Deployments and Child Deaths
Rates of military child deaths linked to abuse and neglect have more than doubled since 2003 and outpace national civilian averages for the first time, according to a Military Times investigation.
The investigation, which was based on the publication's review of electronic records and U.S. Defense Department's Family Advocacy Program reports, found that deaths of military- dependent children related to abuse and neglect have risen steadily from 14 in 2003 to 29 in 2010, peaking in 2008 with 36 child deaths.
According to the publication, in many cases, there were warning signs that the family was struggling. About one in five deaths in the past decade involved a child or family that was previously reported to the military's family advocacy system for either child or domestic abuse. Head trauma from shaken baby syndrome was a common cause of death for young children.

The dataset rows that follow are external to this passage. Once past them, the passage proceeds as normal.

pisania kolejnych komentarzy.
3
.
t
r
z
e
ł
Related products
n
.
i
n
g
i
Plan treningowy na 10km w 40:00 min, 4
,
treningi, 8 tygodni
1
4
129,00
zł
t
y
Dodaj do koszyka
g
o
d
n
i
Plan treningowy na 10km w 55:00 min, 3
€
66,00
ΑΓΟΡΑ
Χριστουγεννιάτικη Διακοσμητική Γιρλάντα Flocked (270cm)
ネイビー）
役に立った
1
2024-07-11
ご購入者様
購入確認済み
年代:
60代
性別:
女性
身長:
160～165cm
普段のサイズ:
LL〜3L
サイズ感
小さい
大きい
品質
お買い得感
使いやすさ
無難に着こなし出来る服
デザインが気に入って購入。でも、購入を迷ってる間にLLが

Outside experts say a rise in child abuse fatality rates would not come as a surprise, noting that increased family stress has been linked to the frequent war deployments of the past decade. Previously, rates of military child deaths tied to abuse and neglect were far lower than the civilian population.

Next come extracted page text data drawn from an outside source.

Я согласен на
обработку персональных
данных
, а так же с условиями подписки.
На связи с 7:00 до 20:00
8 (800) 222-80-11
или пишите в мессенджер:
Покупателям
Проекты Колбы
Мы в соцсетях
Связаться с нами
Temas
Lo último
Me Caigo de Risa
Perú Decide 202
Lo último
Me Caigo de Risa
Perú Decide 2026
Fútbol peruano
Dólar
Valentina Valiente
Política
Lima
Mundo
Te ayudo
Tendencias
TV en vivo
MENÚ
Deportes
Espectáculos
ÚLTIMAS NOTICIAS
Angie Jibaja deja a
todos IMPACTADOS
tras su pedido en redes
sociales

"That shifted once large-scale deployments started," said researcher Deborah Gibbs, who has studied child abuse in the military. "These are large and meaningful differences that are very clearly tied to specific events of the large-scale deployments."
The active-duty military community has about 1.4 million children, according to Tricare, the health care program serving active-duty service members, National Guard and Reserve members, retirees, families and survivors worldwide.
Experts say the military is a tightly-knit community that may be better at identifying troubled homes where children are in danger. However, the challenge is that military bases and communities can be isolated from local civilian childprotective agencies.